• _AIM OF THE TASK_
Which lines of the data contain the string "intended"? Copy every one.
*** DATA FOR THIS TASK ***
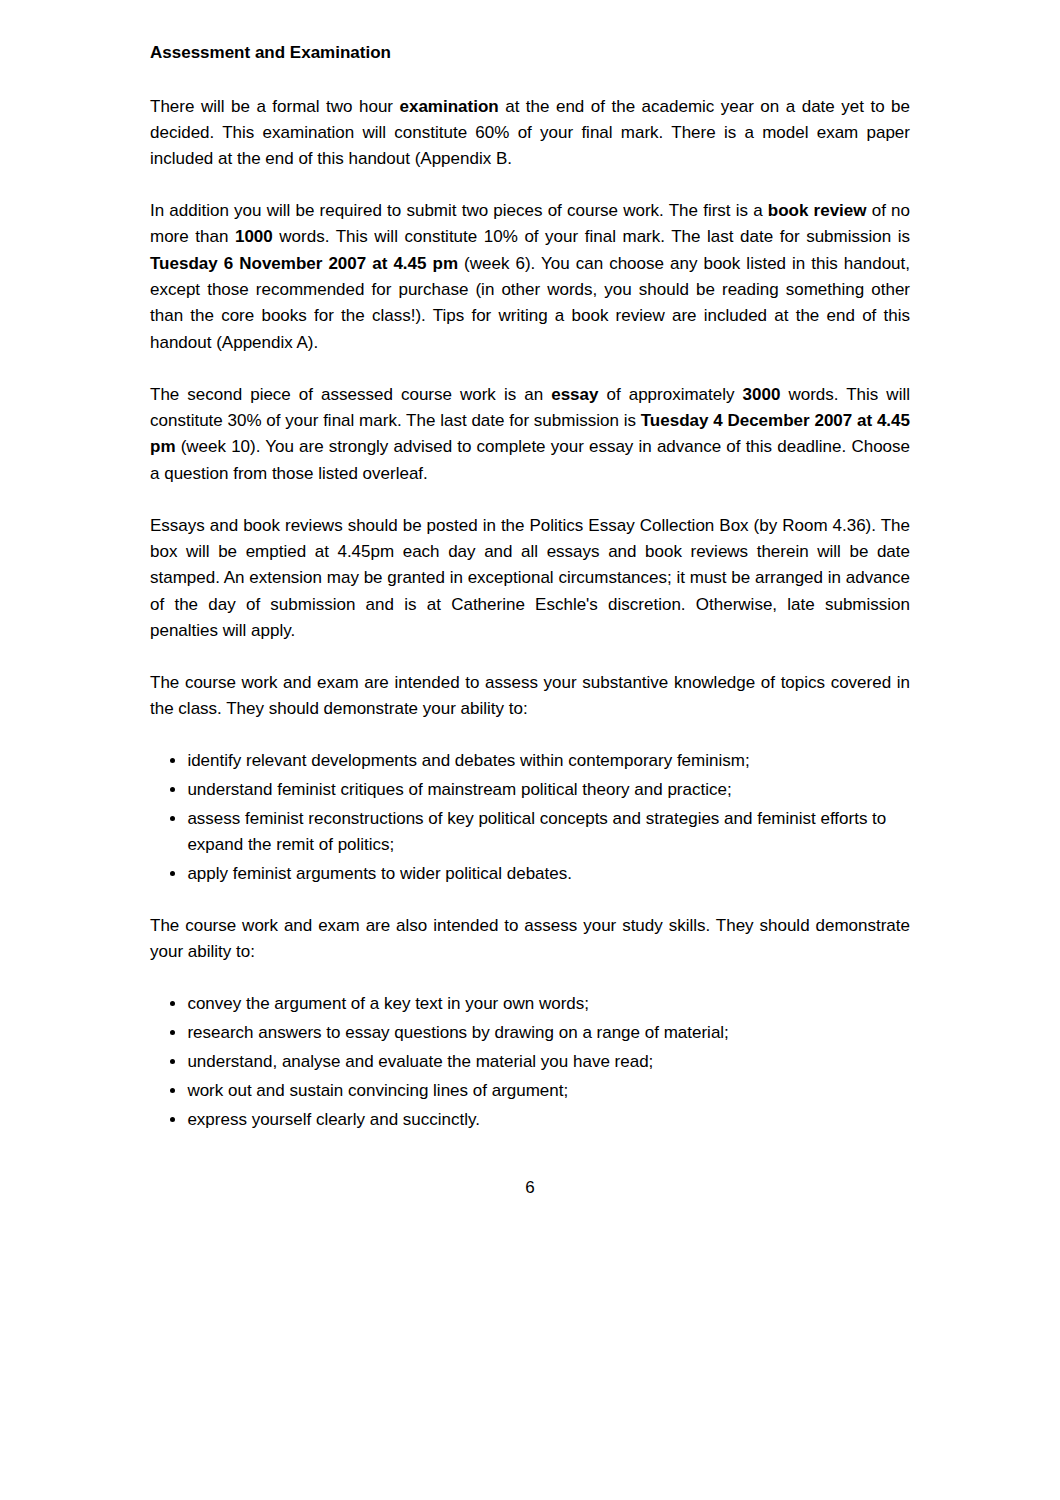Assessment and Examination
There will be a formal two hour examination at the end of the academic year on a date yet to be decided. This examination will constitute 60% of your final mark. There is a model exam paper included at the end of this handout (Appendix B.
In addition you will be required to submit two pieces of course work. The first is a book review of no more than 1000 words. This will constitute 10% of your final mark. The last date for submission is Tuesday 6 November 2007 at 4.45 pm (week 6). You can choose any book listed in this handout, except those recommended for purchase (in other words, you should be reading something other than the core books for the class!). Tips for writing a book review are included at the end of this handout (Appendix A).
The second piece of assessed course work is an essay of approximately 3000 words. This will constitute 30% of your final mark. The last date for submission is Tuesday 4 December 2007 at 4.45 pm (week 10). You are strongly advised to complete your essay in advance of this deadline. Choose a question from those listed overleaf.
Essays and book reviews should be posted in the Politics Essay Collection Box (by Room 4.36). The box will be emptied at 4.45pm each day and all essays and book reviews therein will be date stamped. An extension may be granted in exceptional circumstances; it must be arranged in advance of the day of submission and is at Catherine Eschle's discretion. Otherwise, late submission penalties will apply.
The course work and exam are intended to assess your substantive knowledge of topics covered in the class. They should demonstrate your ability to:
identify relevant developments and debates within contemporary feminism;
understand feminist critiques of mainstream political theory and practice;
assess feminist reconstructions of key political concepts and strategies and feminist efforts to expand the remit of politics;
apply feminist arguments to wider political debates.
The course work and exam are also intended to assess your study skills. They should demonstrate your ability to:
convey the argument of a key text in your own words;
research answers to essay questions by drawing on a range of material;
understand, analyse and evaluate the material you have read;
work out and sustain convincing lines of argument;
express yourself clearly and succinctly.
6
*** End of DATA FOR THIS TASK ***
*** DATA FOR THIS TASK ***
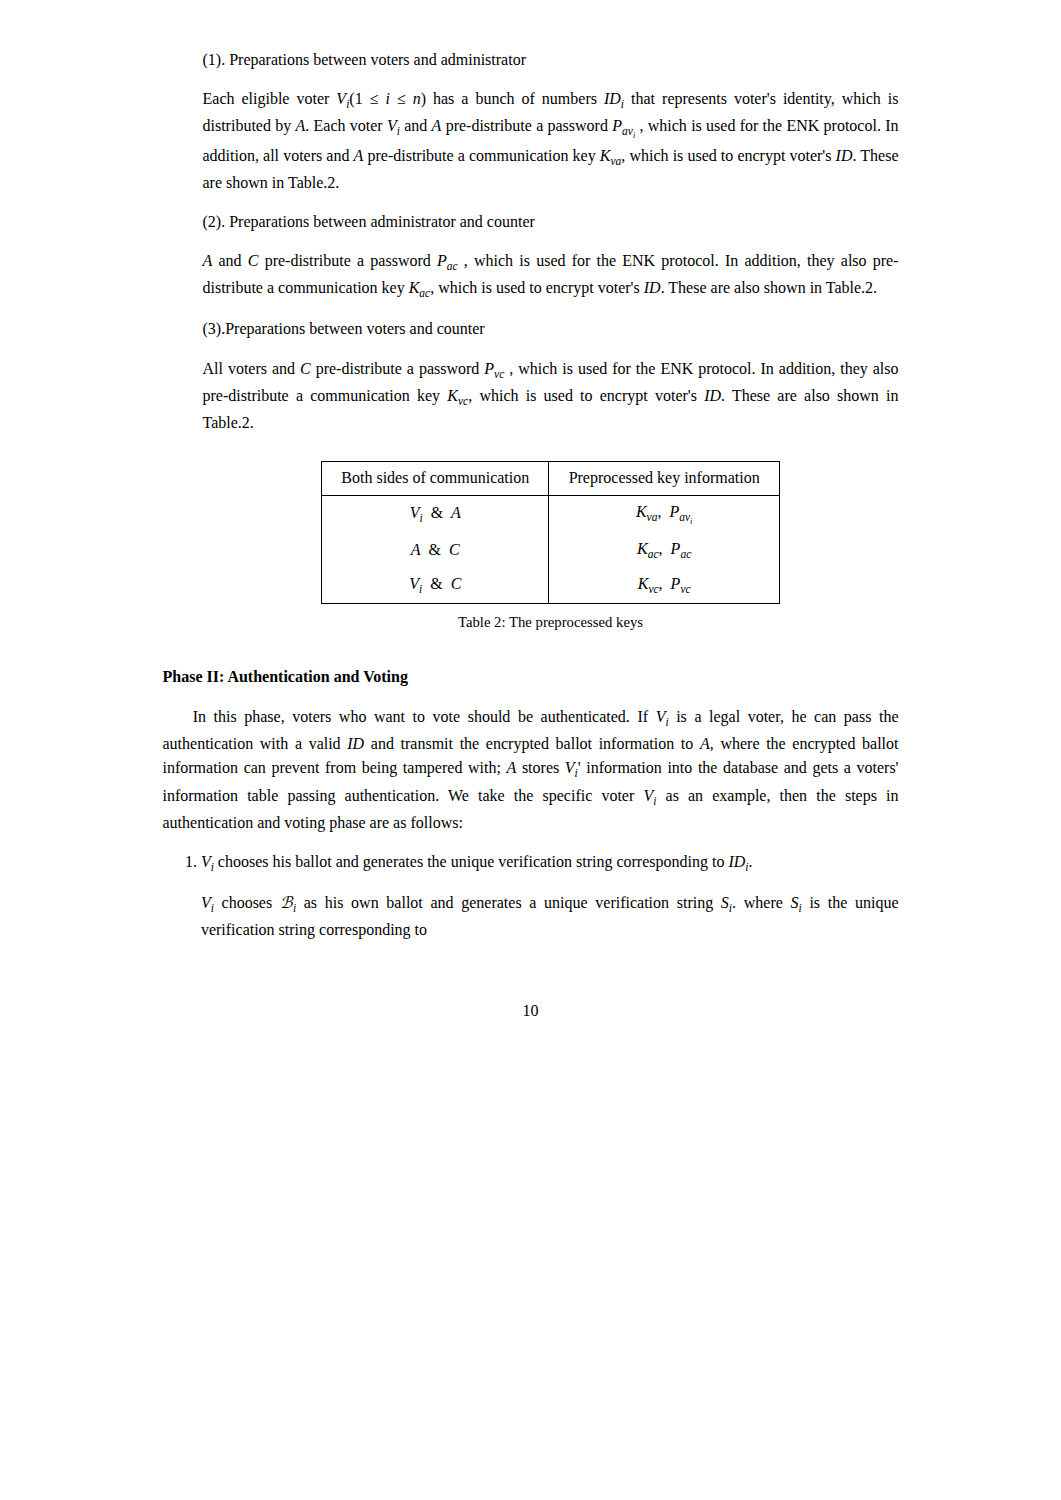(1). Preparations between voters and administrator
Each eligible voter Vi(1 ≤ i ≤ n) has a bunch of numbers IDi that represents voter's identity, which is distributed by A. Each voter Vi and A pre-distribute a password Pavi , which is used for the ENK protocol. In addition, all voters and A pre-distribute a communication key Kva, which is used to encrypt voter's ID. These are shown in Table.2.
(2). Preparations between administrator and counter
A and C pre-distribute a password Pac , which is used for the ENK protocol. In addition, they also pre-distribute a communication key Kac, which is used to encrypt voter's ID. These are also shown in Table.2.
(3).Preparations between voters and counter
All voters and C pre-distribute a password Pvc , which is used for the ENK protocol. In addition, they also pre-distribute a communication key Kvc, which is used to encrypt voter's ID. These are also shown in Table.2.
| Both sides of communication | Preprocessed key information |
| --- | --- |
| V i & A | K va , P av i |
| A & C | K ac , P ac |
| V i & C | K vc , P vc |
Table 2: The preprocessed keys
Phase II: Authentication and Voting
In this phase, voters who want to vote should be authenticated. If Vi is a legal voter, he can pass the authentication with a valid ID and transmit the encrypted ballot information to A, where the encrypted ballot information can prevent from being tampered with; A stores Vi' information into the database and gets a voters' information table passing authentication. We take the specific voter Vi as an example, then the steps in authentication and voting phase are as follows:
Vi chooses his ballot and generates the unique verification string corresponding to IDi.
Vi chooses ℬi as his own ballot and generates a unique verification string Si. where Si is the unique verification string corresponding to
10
*** End of DATA FOR THIS TASK ***
• _REPLY_
The course work and exam are intended to assess your substantive knowledge of topics covered in the class. They should demonstrate your ability to:
The course work and exam are also intended to assess your study skills. They should demonstrate your ability to:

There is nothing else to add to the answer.